**Task to complete**. Tally up the lines below with "zhimg" in them. Answer with the number only.

**Information supplied**.
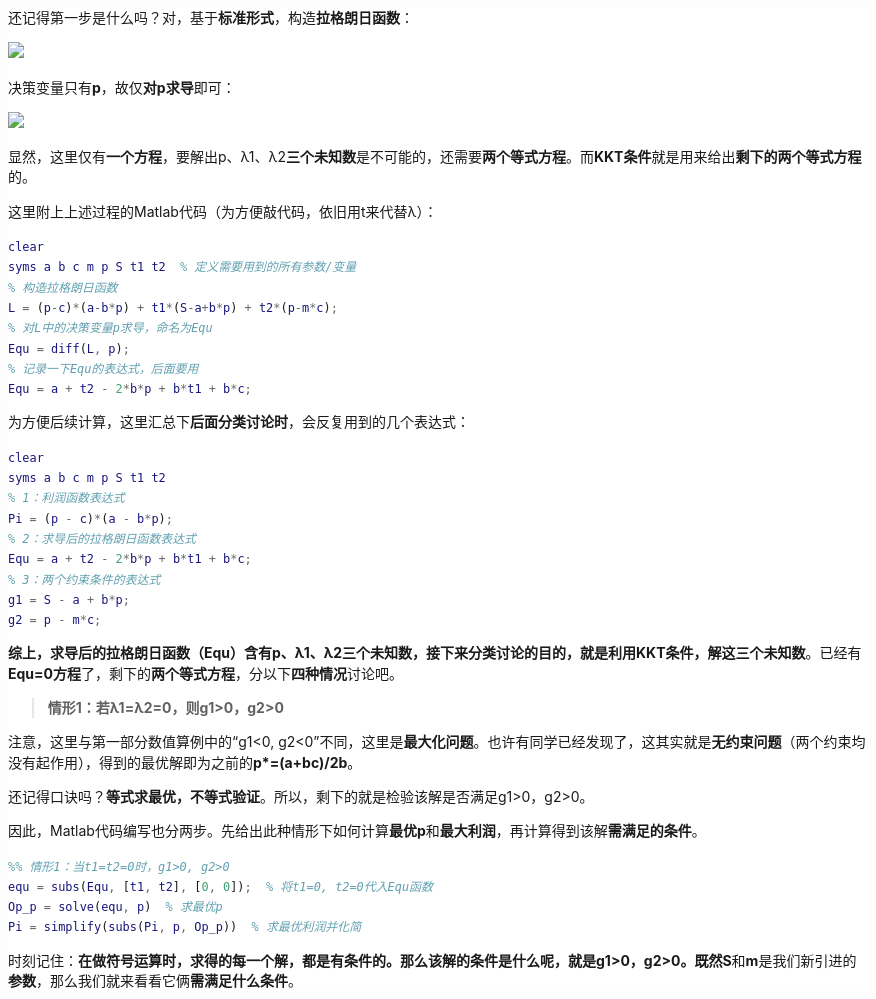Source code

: 还记得第一步是什么吗？对，基于**标准形式**，构造**拉格朗日函数**：

![](https://pic2.zhimg.com/80/v2-77df9bbc258e3814857e141973eefd3d_1440w.webp)

决策变量只有**p**，故仅**对p求导**即可：

![](https://pic1.zhimg.com/80/v2-86242c1d66866d3d2a5a03d0c9169aec_1440w.webp)

显然，这里仅有**一个方程**，要解出p、λ1、λ2**三个未知数**是不可能的，还需要**两个等式方程**。而**KKT条件**就是用来给出**剩下的两个等式方程**的。

这里附上上述过程的Matlab代码（为方便敲代码，依旧用t来代替λ）：

```matlab
clear
syms a b c m p S t1 t2  % 定义需要用到的所有参数/变量
% 构造拉格朗日函数
L = (p-c)*(a-b*p) + t1*(S-a+b*p) + t2*(p-m*c);
% 对L中的决策变量p求导，命名为Equ
Equ = diff(L, p);
% 记录一下Equ的表达式，后面要用
Equ = a + t2 - 2*b*p + b*t1 + b*c;
```

为方便后续计算，这里汇总下**后面分类讨论时**，会反复用到的几个表达式：

```matlab
clear
syms a b c m p S t1 t2
% 1：利润函数表达式
Pi = (p - c)*(a - b*p);
% 2：求导后的拉格朗日函数表达式
Equ = a + t2 - 2*b*p + b*t1 + b*c;
% 3：两个约束条件的表达式
g1 = S - a + b*p;
g2 = p - m*c;
```

**综上，求导后的拉格朗日函数（Equ）含有p、λ1、λ2三个未知数，接下来分类讨论的目的，就是利用KKT条件，解这三个未知数**。已经有**Equ=0方程**了，剩下的**两个等式方程**，分以下**四种情况**讨论吧。

> **情形1：若λ1=λ2=0，则g1>0，g2>0**

注意，这里与第一部分数值算例中的“g1<0, g2<0”不同，这里是**最大化问题**。也许有同学已经发现了，这其实就是**无约束问题**（两个约束均没有起作用），得到的最优解即为之前的**p*=(a+bc)/2b**。

还记得口诀吗？**等式求最优，不等式验证**。所以，剩下的就是检验该解是否满足g1>0，g2>0。

因此，Matlab代码编写也分两步。先给出此种情形下如何计算**最优p**和**最大利润**，再计算得到该解**需满足的条件**。

```matlab
%% 情形1：当t1=t2=0时，g1>0, g2>0
equ = subs(Equ, [t1, t2], [0, 0]);  % 将t1=0, t2=0代入Equ函数
Op_p = solve(equ, p)  % 求最优p
Pi = simplify(subs(Pi, p, Op_p))  % 求最优利润并化简
```

时刻记住：**在做符号运算时，求得的每一个解，都是有条件的。**那么该解的条件是什么呢，就是g1>0，g2>0。既然**S**和**m**是我们新引进的**参数**，那么我们就来看看它俩**需满足什么条件**。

**The answer**. 2